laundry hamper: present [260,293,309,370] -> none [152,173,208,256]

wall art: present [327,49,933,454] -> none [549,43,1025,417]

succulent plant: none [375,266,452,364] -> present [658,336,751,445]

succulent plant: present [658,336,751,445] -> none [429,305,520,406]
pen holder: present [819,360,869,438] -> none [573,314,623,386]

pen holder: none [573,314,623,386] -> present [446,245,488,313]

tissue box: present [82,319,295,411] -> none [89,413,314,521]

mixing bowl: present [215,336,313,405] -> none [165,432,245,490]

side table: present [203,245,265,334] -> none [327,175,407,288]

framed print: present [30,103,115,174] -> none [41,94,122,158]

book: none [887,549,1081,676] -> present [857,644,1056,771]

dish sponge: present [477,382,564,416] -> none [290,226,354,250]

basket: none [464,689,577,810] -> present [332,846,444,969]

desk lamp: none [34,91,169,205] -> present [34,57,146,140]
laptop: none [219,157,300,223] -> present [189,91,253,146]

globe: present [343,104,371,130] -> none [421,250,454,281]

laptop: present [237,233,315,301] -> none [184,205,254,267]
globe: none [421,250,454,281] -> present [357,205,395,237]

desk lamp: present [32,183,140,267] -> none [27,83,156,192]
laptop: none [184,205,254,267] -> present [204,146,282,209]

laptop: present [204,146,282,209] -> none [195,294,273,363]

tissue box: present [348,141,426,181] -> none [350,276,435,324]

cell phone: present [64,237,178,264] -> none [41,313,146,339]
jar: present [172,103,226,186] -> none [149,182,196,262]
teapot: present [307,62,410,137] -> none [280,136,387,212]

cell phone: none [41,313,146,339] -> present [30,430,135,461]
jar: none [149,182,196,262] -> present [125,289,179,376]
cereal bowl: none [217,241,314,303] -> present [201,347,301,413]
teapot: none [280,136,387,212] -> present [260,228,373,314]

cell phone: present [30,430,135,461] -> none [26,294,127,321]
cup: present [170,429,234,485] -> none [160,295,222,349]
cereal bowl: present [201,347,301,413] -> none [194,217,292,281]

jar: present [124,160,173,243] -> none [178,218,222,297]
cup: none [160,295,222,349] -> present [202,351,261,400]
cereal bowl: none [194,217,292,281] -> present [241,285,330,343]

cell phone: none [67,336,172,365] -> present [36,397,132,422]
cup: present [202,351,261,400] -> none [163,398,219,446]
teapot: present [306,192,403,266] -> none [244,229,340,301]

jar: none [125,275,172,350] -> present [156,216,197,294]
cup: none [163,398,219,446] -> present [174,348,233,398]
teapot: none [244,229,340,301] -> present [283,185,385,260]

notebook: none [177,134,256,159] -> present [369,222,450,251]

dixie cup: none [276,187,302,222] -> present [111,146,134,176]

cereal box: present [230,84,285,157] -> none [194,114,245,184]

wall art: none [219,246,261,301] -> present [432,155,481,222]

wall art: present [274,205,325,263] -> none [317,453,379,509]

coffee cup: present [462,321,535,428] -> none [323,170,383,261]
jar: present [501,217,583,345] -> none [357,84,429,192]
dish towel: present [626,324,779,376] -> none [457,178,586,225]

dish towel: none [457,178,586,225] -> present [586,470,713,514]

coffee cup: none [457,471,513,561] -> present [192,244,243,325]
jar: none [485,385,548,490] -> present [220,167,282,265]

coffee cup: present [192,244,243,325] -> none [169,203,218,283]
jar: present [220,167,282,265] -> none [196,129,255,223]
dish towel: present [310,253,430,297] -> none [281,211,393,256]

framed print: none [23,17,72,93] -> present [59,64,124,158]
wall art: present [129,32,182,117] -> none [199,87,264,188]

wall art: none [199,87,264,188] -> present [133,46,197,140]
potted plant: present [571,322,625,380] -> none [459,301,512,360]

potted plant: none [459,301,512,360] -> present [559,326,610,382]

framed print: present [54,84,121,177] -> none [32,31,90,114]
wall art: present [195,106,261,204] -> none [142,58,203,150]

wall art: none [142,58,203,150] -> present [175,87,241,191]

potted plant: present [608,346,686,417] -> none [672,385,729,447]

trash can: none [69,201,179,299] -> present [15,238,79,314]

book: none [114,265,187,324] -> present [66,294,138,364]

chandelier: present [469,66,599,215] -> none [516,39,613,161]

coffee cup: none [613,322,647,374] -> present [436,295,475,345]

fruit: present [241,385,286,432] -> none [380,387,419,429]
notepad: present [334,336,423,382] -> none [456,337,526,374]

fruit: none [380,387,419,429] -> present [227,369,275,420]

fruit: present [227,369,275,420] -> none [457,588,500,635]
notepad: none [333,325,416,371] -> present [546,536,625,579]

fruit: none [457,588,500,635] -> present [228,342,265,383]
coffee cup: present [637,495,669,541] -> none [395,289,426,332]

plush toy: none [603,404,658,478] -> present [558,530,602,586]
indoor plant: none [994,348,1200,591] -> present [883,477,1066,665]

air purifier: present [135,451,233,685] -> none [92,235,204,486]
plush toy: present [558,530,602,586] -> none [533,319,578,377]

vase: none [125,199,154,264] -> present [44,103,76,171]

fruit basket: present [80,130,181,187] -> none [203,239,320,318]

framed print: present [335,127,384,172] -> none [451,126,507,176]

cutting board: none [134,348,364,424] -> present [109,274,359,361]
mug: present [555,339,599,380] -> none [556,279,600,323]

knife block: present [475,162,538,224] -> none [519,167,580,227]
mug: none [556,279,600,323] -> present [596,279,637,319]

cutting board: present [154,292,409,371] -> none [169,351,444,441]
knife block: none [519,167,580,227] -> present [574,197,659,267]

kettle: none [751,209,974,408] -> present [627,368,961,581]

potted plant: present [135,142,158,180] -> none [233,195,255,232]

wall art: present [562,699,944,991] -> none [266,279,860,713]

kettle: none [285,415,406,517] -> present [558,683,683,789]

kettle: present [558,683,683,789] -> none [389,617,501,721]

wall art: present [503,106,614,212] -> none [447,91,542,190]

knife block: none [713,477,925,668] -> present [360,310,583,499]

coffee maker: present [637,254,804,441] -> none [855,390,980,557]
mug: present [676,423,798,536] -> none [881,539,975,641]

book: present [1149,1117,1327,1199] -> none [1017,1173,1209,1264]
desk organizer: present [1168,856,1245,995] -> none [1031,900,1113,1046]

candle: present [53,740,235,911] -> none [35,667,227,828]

####################

Print out all the entries above exactly.

laundry hamper: present [260,293,309,370] -> none [152,173,208,256]

wall art: present [327,49,933,454] -> none [549,43,1025,417]

succulent plant: none [375,266,452,364] -> present [658,336,751,445]

succulent plant: present [658,336,751,445] -> none [429,305,520,406]
pen holder: present [819,360,869,438] -> none [573,314,623,386]

pen holder: none [573,314,623,386] -> present [446,245,488,313]

tissue box: present [82,319,295,411] -> none [89,413,314,521]

mixing bowl: present [215,336,313,405] -> none [165,432,245,490]

side table: present [203,245,265,334] -> none [327,175,407,288]

framed print: present [30,103,115,174] -> none [41,94,122,158]

book: none [887,549,1081,676] -> present [857,644,1056,771]

dish sponge: present [477,382,564,416] -> none [290,226,354,250]

basket: none [464,689,577,810] -> present [332,846,444,969]

desk lamp: none [34,91,169,205] -> present [34,57,146,140]
laptop: none [219,157,300,223] -> present [189,91,253,146]

globe: present [343,104,371,130] -> none [421,250,454,281]

laptop: present [237,233,315,301] -> none [184,205,254,267]
globe: none [421,250,454,281] -> present [357,205,395,237]

desk lamp: present [32,183,140,267] -> none [27,83,156,192]
laptop: none [184,205,254,267] -> present [204,146,282,209]

laptop: present [204,146,282,209] -> none [195,294,273,363]

tissue box: present [348,141,426,181] -> none [350,276,435,324]

cell phone: present [64,237,178,264] -> none [41,313,146,339]
jar: present [172,103,226,186] -> none [149,182,196,262]
teapot: present [307,62,410,137] -> none [280,136,387,212]

cell phone: none [41,313,146,339] -> present [30,430,135,461]
jar: none [149,182,196,262] -> present [125,289,179,376]
cereal bowl: none [217,241,314,303] -> present [201,347,301,413]
teapot: none [280,136,387,212] -> present [260,228,373,314]

cell phone: present [30,430,135,461] -> none [26,294,127,321]
cup: present [170,429,234,485] -> none [160,295,222,349]
cereal bowl: present [201,347,301,413] -> none [194,217,292,281]

jar: present [124,160,173,243] -> none [178,218,222,297]
cup: none [160,295,222,349] -> present [202,351,261,400]
cereal bowl: none [194,217,292,281] -> present [241,285,330,343]

cell phone: none [67,336,172,365] -> present [36,397,132,422]
cup: present [202,351,261,400] -> none [163,398,219,446]
teapot: present [306,192,403,266] -> none [244,229,340,301]

jar: none [125,275,172,350] -> present [156,216,197,294]
cup: none [163,398,219,446] -> present [174,348,233,398]
teapot: none [244,229,340,301] -> present [283,185,385,260]

notebook: none [177,134,256,159] -> present [369,222,450,251]

dixie cup: none [276,187,302,222] -> present [111,146,134,176]

cereal box: present [230,84,285,157] -> none [194,114,245,184]

wall art: none [219,246,261,301] -> present [432,155,481,222]

wall art: present [274,205,325,263] -> none [317,453,379,509]

coffee cup: present [462,321,535,428] -> none [323,170,383,261]
jar: present [501,217,583,345] -> none [357,84,429,192]
dish towel: present [626,324,779,376] -> none [457,178,586,225]

dish towel: none [457,178,586,225] -> present [586,470,713,514]

coffee cup: none [457,471,513,561] -> present [192,244,243,325]
jar: none [485,385,548,490] -> present [220,167,282,265]

coffee cup: present [192,244,243,325] -> none [169,203,218,283]
jar: present [220,167,282,265] -> none [196,129,255,223]
dish towel: present [310,253,430,297] -> none [281,211,393,256]

framed print: none [23,17,72,93] -> present [59,64,124,158]
wall art: present [129,32,182,117] -> none [199,87,264,188]

wall art: none [199,87,264,188] -> present [133,46,197,140]
potted plant: present [571,322,625,380] -> none [459,301,512,360]

potted plant: none [459,301,512,360] -> present [559,326,610,382]

framed print: present [54,84,121,177] -> none [32,31,90,114]
wall art: present [195,106,261,204] -> none [142,58,203,150]

wall art: none [142,58,203,150] -> present [175,87,241,191]

potted plant: present [608,346,686,417] -> none [672,385,729,447]

trash can: none [69,201,179,299] -> present [15,238,79,314]

book: none [114,265,187,324] -> present [66,294,138,364]

chandelier: present [469,66,599,215] -> none [516,39,613,161]

coffee cup: none [613,322,647,374] -> present [436,295,475,345]

fruit: present [241,385,286,432] -> none [380,387,419,429]
notepad: present [334,336,423,382] -> none [456,337,526,374]

fruit: none [380,387,419,429] -> present [227,369,275,420]

fruit: present [227,369,275,420] -> none [457,588,500,635]
notepad: none [333,325,416,371] -> present [546,536,625,579]

fruit: none [457,588,500,635] -> present [228,342,265,383]
coffee cup: present [637,495,669,541] -> none [395,289,426,332]

plush toy: none [603,404,658,478] -> present [558,530,602,586]
indoor plant: none [994,348,1200,591] -> present [883,477,1066,665]

air purifier: present [135,451,233,685] -> none [92,235,204,486]
plush toy: present [558,530,602,586] -> none [533,319,578,377]

vase: none [125,199,154,264] -> present [44,103,76,171]

fruit basket: present [80,130,181,187] -> none [203,239,320,318]

framed print: present [335,127,384,172] -> none [451,126,507,176]

cutting board: none [134,348,364,424] -> present [109,274,359,361]
mug: present [555,339,599,380] -> none [556,279,600,323]

knife block: present [475,162,538,224] -> none [519,167,580,227]
mug: none [556,279,600,323] -> present [596,279,637,319]

cutting board: present [154,292,409,371] -> none [169,351,444,441]
knife block: none [519,167,580,227] -> present [574,197,659,267]

kettle: none [751,209,974,408] -> present [627,368,961,581]

potted plant: present [135,142,158,180] -> none [233,195,255,232]

wall art: present [562,699,944,991] -> none [266,279,860,713]

kettle: none [285,415,406,517] -> present [558,683,683,789]

kettle: present [558,683,683,789] -> none [389,617,501,721]

wall art: present [503,106,614,212] -> none [447,91,542,190]

knife block: none [713,477,925,668] -> present [360,310,583,499]

coffee maker: present [637,254,804,441] -> none [855,390,980,557]
mug: present [676,423,798,536] -> none [881,539,975,641]

book: present [1149,1117,1327,1199] -> none [1017,1173,1209,1264]
desk organizer: present [1168,856,1245,995] -> none [1031,900,1113,1046]

candle: present [53,740,235,911] -> none [35,667,227,828]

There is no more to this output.